Verilen Metin.
● ● ● ● ● ● ●
Ve 19. yüzyılın sonuna doğru ‘’Fevaid-i Osmaniye’’ adı altında, vapur seferlerinin başlaması; ardından da 1909’da Sultan II. Abdülhamid’in tahttan indirilip yakınlarının Büyükada’ya sürülmesi yepyeni dönemleri başlatmıştır. Bugün gördüğümüz köşklerin en önde gelenleri o dönemin yapılarıdır. Conk Paşa, Arap İzzet Paşa ve diğerlerinin köşkleri bunlar arasındadır.
I.Dünya Harbi (1914-1918) ve hemen arkasından İstiklal Savaşı (1919-1922) yılları, iddialı yaşayışın biraz da endişeli bekleyişlere girdiği kısa bir dönemdir. 1923’den sonra tekrar ferahlama; 1928’de Anadolu Kulübü’nün Cumhuriyet Halk Fırkasının adadaki bir şubesi gibi kurulması; 1927’den sonra Gazi’nin buraya sık sık gelmesi Anadolu Kulübü’nü ön plana çıkarmıştır.
● ● ● ● ● ● ●
Veri kümesi girdileri

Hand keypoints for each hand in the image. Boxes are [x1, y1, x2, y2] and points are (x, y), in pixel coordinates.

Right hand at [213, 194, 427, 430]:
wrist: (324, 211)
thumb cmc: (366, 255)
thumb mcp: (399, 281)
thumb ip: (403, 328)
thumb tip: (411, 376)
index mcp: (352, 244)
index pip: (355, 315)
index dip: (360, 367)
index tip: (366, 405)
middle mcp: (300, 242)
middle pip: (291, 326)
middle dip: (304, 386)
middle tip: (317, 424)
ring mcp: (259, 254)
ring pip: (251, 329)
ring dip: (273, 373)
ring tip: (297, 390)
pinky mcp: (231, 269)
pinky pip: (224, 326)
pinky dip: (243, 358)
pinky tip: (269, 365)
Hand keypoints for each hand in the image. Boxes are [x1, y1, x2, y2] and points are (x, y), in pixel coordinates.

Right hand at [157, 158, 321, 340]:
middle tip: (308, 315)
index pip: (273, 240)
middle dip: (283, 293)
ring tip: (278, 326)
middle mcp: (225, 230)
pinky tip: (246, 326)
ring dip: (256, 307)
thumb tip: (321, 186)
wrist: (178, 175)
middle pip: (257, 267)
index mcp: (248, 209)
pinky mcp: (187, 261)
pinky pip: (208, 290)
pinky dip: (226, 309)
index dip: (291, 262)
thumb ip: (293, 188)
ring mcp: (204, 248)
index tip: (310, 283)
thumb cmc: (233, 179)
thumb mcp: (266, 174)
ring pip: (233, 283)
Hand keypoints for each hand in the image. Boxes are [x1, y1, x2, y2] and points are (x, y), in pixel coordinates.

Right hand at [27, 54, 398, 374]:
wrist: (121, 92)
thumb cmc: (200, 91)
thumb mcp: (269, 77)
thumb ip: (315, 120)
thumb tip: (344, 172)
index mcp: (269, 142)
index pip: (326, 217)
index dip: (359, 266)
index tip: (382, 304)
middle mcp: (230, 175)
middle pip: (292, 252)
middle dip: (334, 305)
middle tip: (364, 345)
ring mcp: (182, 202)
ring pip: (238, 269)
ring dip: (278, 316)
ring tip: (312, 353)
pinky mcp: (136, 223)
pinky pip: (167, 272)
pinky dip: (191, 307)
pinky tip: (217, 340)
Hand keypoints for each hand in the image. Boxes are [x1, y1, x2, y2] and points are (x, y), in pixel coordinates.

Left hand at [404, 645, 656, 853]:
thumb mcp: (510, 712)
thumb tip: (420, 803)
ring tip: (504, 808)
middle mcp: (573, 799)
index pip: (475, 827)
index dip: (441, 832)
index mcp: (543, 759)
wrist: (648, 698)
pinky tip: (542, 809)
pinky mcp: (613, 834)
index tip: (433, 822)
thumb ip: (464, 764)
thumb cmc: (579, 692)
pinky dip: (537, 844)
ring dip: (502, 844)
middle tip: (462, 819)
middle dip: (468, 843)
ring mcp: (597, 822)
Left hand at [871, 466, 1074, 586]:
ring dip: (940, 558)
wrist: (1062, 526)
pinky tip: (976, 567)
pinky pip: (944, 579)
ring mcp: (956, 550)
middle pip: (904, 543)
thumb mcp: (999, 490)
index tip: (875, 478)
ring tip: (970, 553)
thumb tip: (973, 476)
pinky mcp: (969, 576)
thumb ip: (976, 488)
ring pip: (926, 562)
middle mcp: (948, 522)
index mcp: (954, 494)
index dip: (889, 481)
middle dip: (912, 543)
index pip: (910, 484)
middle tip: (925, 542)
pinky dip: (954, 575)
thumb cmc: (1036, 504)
● ● ● ● ● ● ●
Yapılacak Alıştırmalar.
A) Büyükada metninde “Ve 19. yüzyılın” ile “köşkleri bunlar arasındadır.” arasındaki bölüm, bu iki ifade de dahil, nasıl geçiyor? Bölümü metindeki haliyle yazın.
B) Büyükada metnine göre şu ifadeler doğru mu? Her biri için evet ya da hayır deyip bunu belirleyen sözcükleri metinden aynen alıntılayın. (i) Vapur seferleri 19. yüzyılın sonuna doğru başlamıştır. (ii) Anadolu Kulübü 1923’te kurulmuştur. (iii) Conk Paşa’nın köşkü, bugün görülen önde gelen köşkler arasındadır.
C) Büyükada metnindeki “Bugün gördüğümüz köşklerin en önde gelenleri o dönemin yapılarıdır.” cümlesi İngilizceye nasıl çevrilir?

Beklenen Sonuçlar.
A)
Ve 19. yüzyılın sonuna doğru ‘’Fevaid-i Osmaniye’’ adı altında, vapur seferlerinin başlaması; ardından da 1909’da Sultan II. Abdülhamid’in tahttan indirilip yakınlarının Büyükada’ya sürülmesi yepyeni dönemleri başlatmıştır. Bugün gördüğümüz köşklerin en önde gelenleri o dönemin yapılarıdır. Conk Paşa, Arap İzzet Paşa ve diğerlerinin köşkleri bunlar arasındadır.

B)
(i) Evet: "19. yüzyılın sonuna doğru" … "vapur seferlerinin başlaması"
(ii) Hayır: "1928’de Anadolu Kulübü’nün Cumhuriyet Halk Fırkasının adadaki bir şubesi gibi kurulması"
(iii) Evet: "Conk Paşa, Arap İzzet Paşa ve diğerlerinin köşkleri bunlar arasındadır."

C) The most prominent of the mansions we see today are buildings from that period.